Seneca Falls Convention - 1848

Waterloo, New York – A sleepy little suburb in upstate New York where timing, geography and a tea party brought a bunch of ovary acting mamas together to make history. Hostess Jane Hunt, MaryAnn McClintock, Martha Coffin Wright – sister of the visiting Lucretia Mott – considered the Mother of the women’s movement – whose impending visit served as the catalyst for the fateful tea party. Also attending – another key mama – Elizabeth Cady Stanton, who lived nearby in dusty secluded Seneca Falls.  Stanton and Mott had met in 1840 when they were booted out of the world antislavery meeting in London to which Mott was invited.  Why the boot?  Those darned ovaries!  Banished in sisterhood, they walked around London “arm in arm” as Stanton told it, bemoaning their banishment and vowing to form their very own movement. Which they did.   Eight years later at that tea party.  Stanton’s impassioned speech confessing to being worn out by domestic drudgery, exhausted from mothering and nursing three little boys through bouts of malaria and suffering from what she called mental hunger, struck a collective chord and a meeting was planned.

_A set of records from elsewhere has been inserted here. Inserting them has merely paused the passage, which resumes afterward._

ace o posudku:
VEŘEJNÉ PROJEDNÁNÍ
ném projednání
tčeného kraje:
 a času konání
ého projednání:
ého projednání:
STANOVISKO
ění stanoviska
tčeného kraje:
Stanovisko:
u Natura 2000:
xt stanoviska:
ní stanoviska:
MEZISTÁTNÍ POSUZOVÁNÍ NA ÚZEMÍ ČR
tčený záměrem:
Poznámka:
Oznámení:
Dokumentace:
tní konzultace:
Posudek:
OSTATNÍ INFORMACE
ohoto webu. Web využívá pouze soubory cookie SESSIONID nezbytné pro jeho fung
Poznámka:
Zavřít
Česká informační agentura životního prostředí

Her desire not to schlep her three little boys inspired the Seneca Falls locale.  So like any smart and tired mama, Stanton had them come to her. A sign was posted in the local paper; “Women’s Right’s Convention – A convention to discuss the social, civil and religious condition and rights of woman will be held….in the Wesleyan Church in Seneca Falls.” Modeled on The Declaration of Independence, and like the founding fathers eighteen grievances against King George, THE DECLARATION OF SENTIMENTS – with its eighteen grievances starting with “all men AND WOMEN are created equal – was born.